Getting Back to Basics

Mike Schmoker’s new book lays out an achievable prescription for resuscitating classroom learning

A teacher tutoring a student in reading in a classroom

I must admit, I’d become something of an education fatalist.

I know the research about direct instruction. I know the power of a knowledge-rich, well-sequenced curriculum and the promise of school choice. I know that individual schools and even whole charter systems can achieve amazing results. But I always wonder: Is it all for naught?

Ideologically-corrupted colleges of education and their woke professors inundate American schools with terrible ideas. Unions intimidate governors, both Democratic and Republican, away from beneficial legislation. Family backgrounds and general intelligence create seemingly insurmountable achievement gaps. Do such determinative factors confound even the best laid schemes of mice, men, and technocratic education reformers?

In light of that fatalism, I needed to read Mike Schmoker’s latest release, Results Now 2.0, more than the typical education reform book. Schmoker—a former administrator and English teacher who’s written several best-sellers—convincingly provides a definitive “no” in response to my questions.

His survey of the current state of American classrooms provides a glimmer of hope—especially as it pertains to what he calls the “Crayola Curriculum.” Students spend an inordinate amount of time cutting, pasting, coloring, gluing, and glittering. There’s a dismaying lack of reading, writing, and discussion. But precisely therein lies the hope: There’s so much wasted time that minor improvements could garner significant results.

Displacing the near religious commitment to progressive education in America’s teacher prep programs seems impossible. Reforming the fraying American family is a generations-long project. But replacing hours of aimless activities with little to no educational value? That’s an accomplishable undertaking.

We don’t need to convince Jo Boaler to rewrite California’s math framework. We don’t need to replace Paulo Freire with E.D. Hirsch on teacher prep reading lists. We only have to get the average classroom teacher to spend a little less time with coloring worksheets or word searches and more time reading good books together or writing extended responses.

There’s no chance I can get my old professors to take the scales from their eyes and see the errors of their ways. But when I cross paths with my colleagues at the copier printing another cut-and-paste activity, that’s an easier place for reform. To paraphrase a wise wizard, it’s not necessarily “great power” or federal reforms that can keep illiteracy in check, but rather an aggregate of “small things, everyday deeds of ordinary folks” that create the schools that students need.

Schmoker’s book has far more going for it than the fact that it shook me from my fatalistic rut. I’ve been searching for a single resource for people who are looking for an alternative to the dogmas of Piaget and Dewey, inquiry learning and project-based units.

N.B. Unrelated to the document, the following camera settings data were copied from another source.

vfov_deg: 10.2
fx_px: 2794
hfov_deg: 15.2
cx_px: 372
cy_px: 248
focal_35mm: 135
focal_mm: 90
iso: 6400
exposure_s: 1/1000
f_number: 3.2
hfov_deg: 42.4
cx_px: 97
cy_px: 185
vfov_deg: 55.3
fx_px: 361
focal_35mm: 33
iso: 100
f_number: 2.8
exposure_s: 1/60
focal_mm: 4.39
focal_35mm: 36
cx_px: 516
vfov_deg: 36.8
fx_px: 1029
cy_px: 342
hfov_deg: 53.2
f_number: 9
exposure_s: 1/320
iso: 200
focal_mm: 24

E.D. Hirsch is an obvious first choice, but the length, theory, and tedium can make him a hard sell to busy teachers. Doug Lemov has done the thankless work of turning abstract ideas into much-needed, practical, step-by-step guides, but he won’t convince anyone still committed to progressive education. John Sweller and Paul Kirschner wrote some of the seminal, academic essays refuting unstructured learning, but they wrote just that: academic essays.

Schmoker’s book covers it all: He rebuts faulty theories and practices, covers the research behind structured practice and explicit instruction, and outlines practical policies that teachers, administrators, and policymakers can follow to bring about swift change.

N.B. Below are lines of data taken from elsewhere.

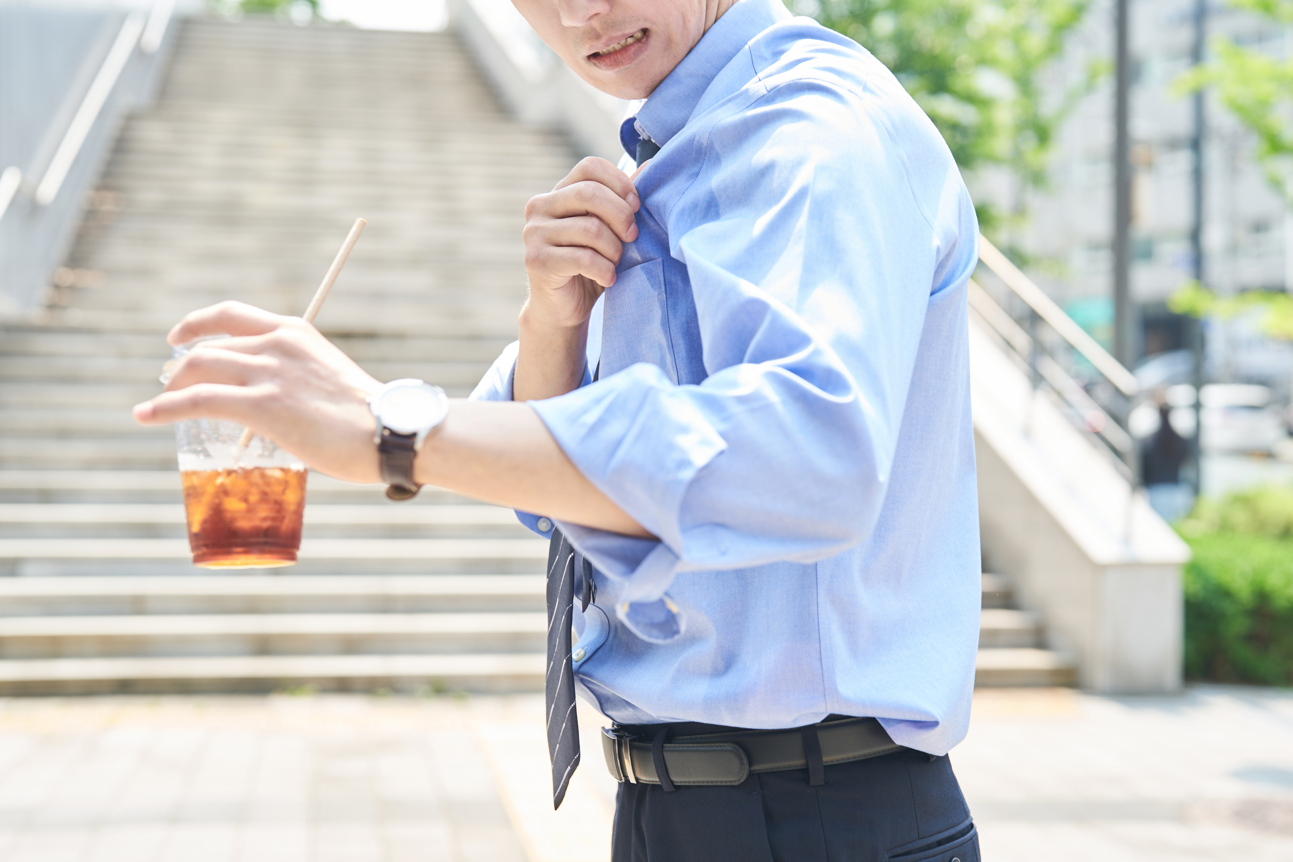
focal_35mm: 50
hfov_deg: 39.6
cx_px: 646
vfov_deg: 27.0
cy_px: 431
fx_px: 1796
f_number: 3.2
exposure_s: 1/250
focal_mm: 50
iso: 64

Schmoker’s recommendations are basic but essential. Schools and reformers waste much energy designing gaudy projects, money investing in the latest technology, and time facilitating useless activities. In reality, there’s no occult knowledge to great teaching and learning. Effective instruction isn’t “sexy.” Rather, teachers need to just spend more time on task, clearly modeling procedures, reading books, facilitating structured practice, and requiring extended written responses. We try to “innovate” away from the basics, and our students lose out for it.

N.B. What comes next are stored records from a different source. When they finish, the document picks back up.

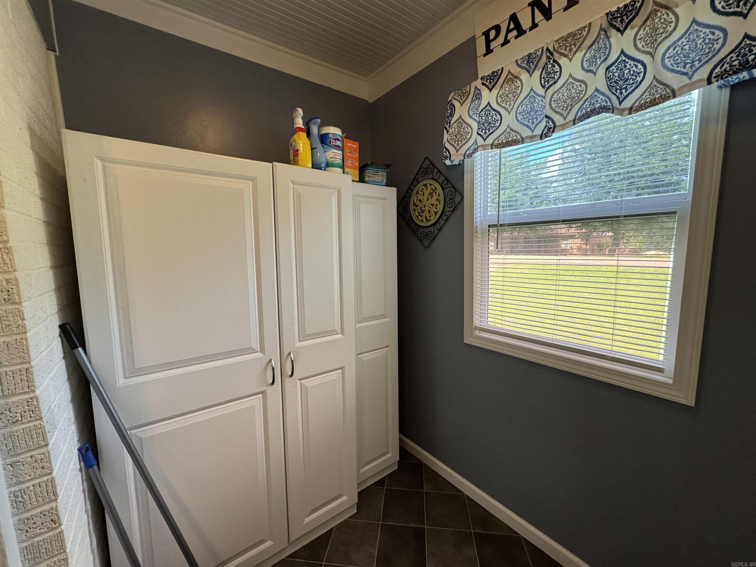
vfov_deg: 85.7
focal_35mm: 14
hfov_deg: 102.1
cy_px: 284
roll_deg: +1.1
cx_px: 378
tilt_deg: -7.6
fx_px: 306
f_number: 2.2
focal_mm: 2.22
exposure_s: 1/120
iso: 250
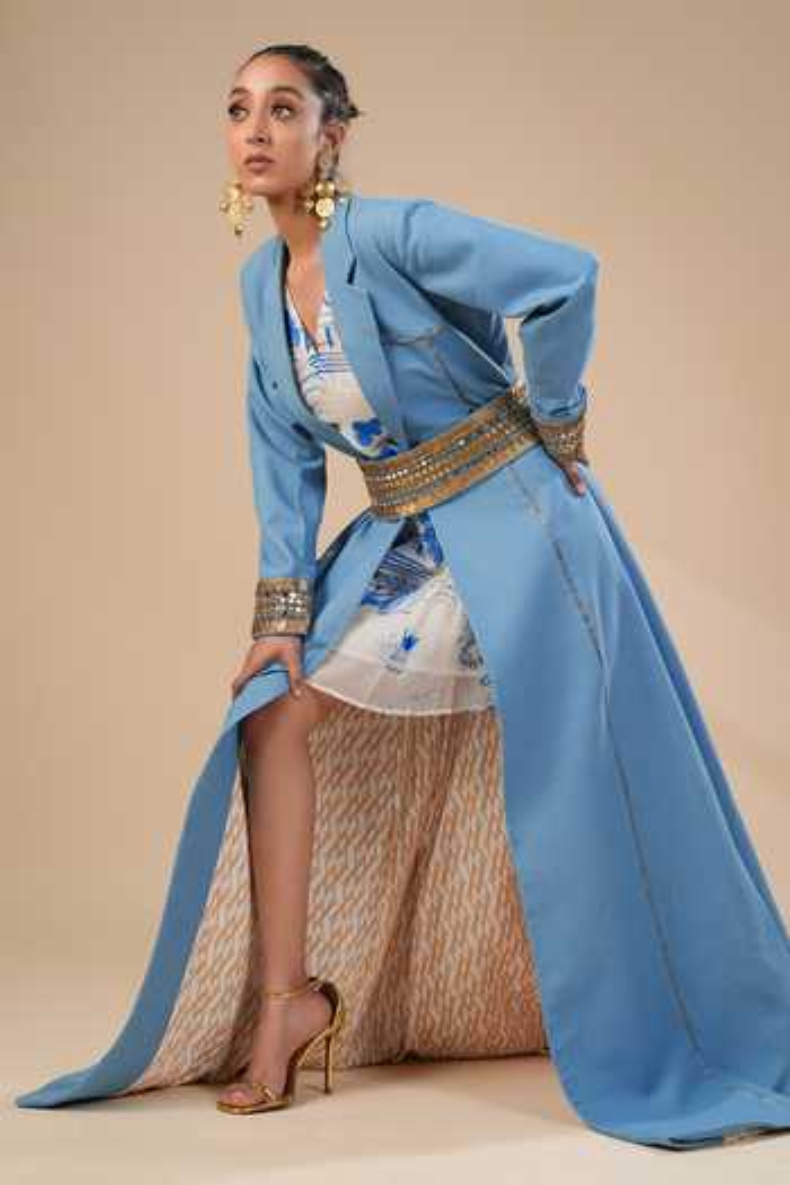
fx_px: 1646
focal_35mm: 50
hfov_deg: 27.0
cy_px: 592
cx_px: 395
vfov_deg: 39.6
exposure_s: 1/125
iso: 160
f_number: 2.8
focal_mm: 50
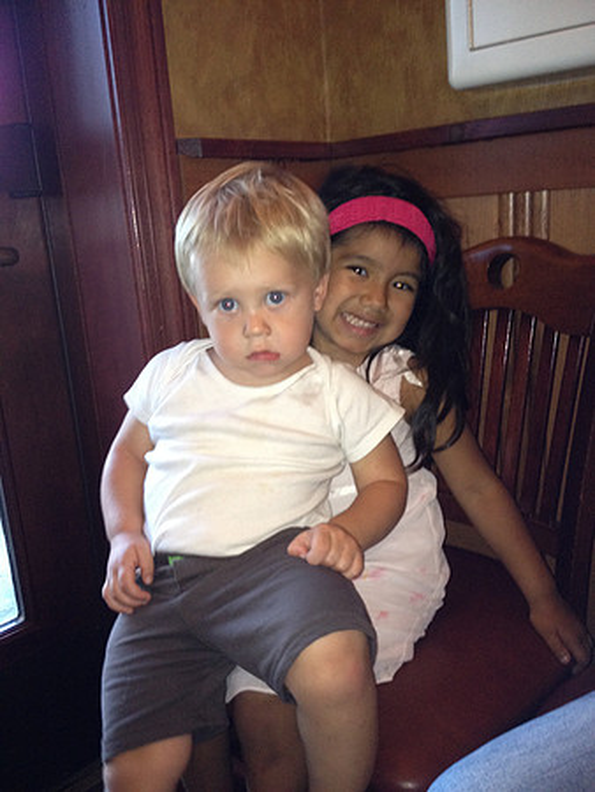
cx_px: 298
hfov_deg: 40.7
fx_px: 801
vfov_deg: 52.6
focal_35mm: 35
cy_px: 396
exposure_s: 1/20
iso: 200
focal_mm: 4.28
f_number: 2.4
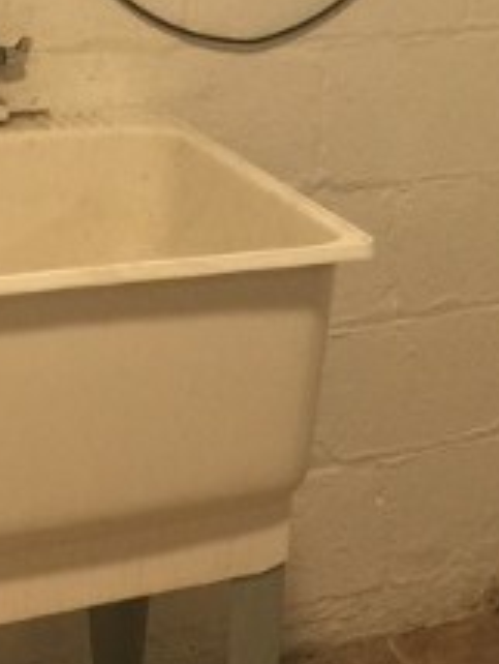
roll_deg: -4.1
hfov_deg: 14.0
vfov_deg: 18.6
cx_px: 545
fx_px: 1995
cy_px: 68
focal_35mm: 104
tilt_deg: -11.5
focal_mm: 4.15
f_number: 2.2
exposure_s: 1/15
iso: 64
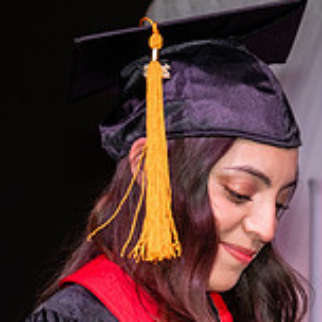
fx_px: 3378
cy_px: 372
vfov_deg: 5.4
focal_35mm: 321
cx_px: 352
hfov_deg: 5.4
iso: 800
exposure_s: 1/160
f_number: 5.6
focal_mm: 70
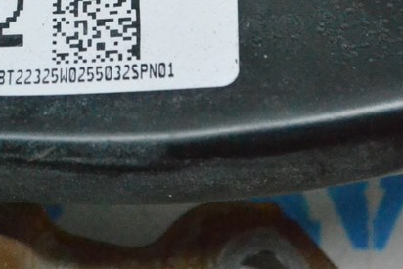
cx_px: 102
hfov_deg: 10.0
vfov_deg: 6.7
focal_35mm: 205
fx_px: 2298
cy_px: -3
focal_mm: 55
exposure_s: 1/1000
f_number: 5.6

Admittedly, perhaps such reform is achievable because the bar is so low already and there’s simply so much wasted time. He gives countless examples of schools that skyrocketed their scores within a year simply by encouraging daily writing. When students spend more time with crayons than books, the return on investment of even the smallest of adjustments will be large.

If there’s any flaw in his book, it’s the lack of discussion of behavioral expectations and consequences. I worked in a school that had a great curriculum and at least espoused a belief in teacher-led instruction, but all was for naught because the school couldn’t maintain basic order. Behavioral policies are primary to curriculum and instruction. But I doubt Schmoker would deny the importance of classroom or school management, and his eschewal of this topic is simply because every author can’t address every topic in every book.

Ultimately, we overcomplicate education reform to our own peril. In his own words:

We should remind teachers that their lessons need not be particularly elaborate or complex. Teachers can build them around versatile (but underappreciated) routine academic activities such as close reading, note-taking, discussions, and writing prompts about content…. Done right, these activities never become dull. Curriculum built around this core simplifies lesson planning and powerfully promotes students’ intellectual and expressive capacities.

It’s a simple vision for our schools, but it’s powerful precisely because of its simplicity.

Daniel Buck is a teacher, senior visiting fellow at the Fordham Institute, and author of the book What Is Wrong with Our Schools?